Though the huge nor’easter was two weeks past, there are still deep piles of snow out back, making odd, lumpen shapes out of our backyard’s buried furnishings: picnic table transformed into igloo palace.
But the pull of something else bears a stronger seduction: an ugly square box with golden antennae perched atop. Curved glass holding shifting ghosts of black and white.
It’s 4:30 PM. Sunday afternoon. I am watching TV.
And after today, February 23rd, 1969, my brain will never be the same again.
I am, as is common, alone; my parents busy, elsewhere… Mom in the laundry room perhaps, Dad in the darkroom.
I turn on the TV set. Channel 4, NBC. OK, why not?
Something comes on.
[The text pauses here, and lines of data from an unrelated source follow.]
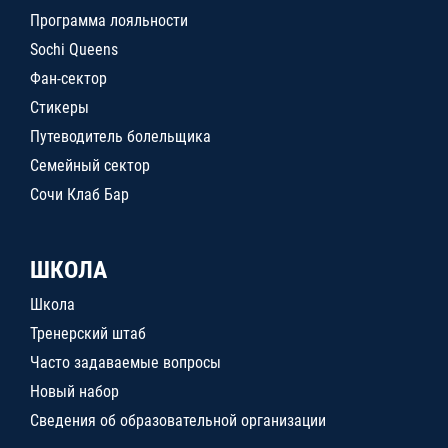
Программа лояльности
Sochi Queens
Фан-сектор
Стикеры
Путеводитель болельщика
Семейный сектор
Сочи Клаб Бар
ШКОЛА
Школа
Тренерский штаб
Часто задаваемые вопросы
Новый набор
Сведения об образовательной организации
Something I have never seen before, and, for many years afterwards, am not sure I had actually seen then, not just hallucinated:
“The Cube.”
I see this...
There is a man alone in a small white room.
Perfectly square.
A cube.
Each wall, floor, ceiling made up of a 4x4 grid of white squares, in turn.
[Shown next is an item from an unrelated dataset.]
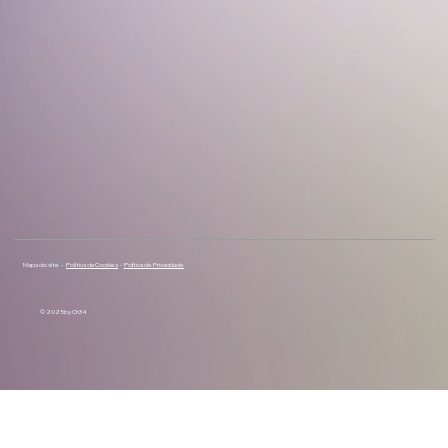
Mapa do site -
Política de Cookies
-
Política de Privacidade
© 2025 by Ch34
The man is searching, questioning: What is going on? Why is he here?
People begin to enter the cube, interact with the man.
But no one gives him answers.
They only draw him into their own dramas.
The mystery deepens.
Existential angst engulfs.
People talk:
“None of us are real, he’s not real, we’re all projected.”
“Well, as I interpret what you’re doing here, this is all a very complex discussion of Reality versus Illusion. The perfect subject for the television medium!”
Reality shreds, hangs on by a thread, disappears completely, appears to return, and then? Poof, in a whiff of strawberry jam, it is gone…
What remains?
The Cube.
So yes, at age eight and a half, I had my already precocious mind completely blown by a bit of TV.
Produced for NBC Experiment in Television, directed & co-written by Jim Henson (yes, that one).
This will be hard for those born into the cable-TV-10,000-channels-that-must-be-filled-at-all-times years, but this aired exactly twice.
Once, the day I saw it, February 23, 1969, and once again in 1970.
Then it disappeared.
When I would describe it to friends, with a few rare exceptions, they would look at me as if I had three heads, shake their own heads and declare that nothing that strange had ever appeared on television; I must have made it up, so fantastic did it sound.
But oh, it was real. Very real.
If you have never seen it (and I am guessing this describes 99.9% of you) you must.
Here:
"The Cube" a tele-film by Jim Henson (& Jerry Juhl), 1969
Now imagine yourself a hyper-sensitive, highly intelligent not-yet-nine year old girl with an over-active imagination and a developing penchant for getting stuck in the revolving doors of her own mind, watching THAT alone on a long ago February afternoon...
Anybody have any questions as to when the seeds were planted for me to become a student of avant-garde filmmaking at an experimental college at 17? A hippie, lesbian, college-drop-out, bean-sprout farmer living in a primitive geodesic dome on a ridgetop in Northern California at age 20?
And then, at 33, a married, Manhattanite, globe-trotting corporate video producer with a closet full of suits?
I thought not.
This post was inspired by a prompt at The Red Dress Club. This week's RemembeRED assignment was to write a post about a TV show from your past.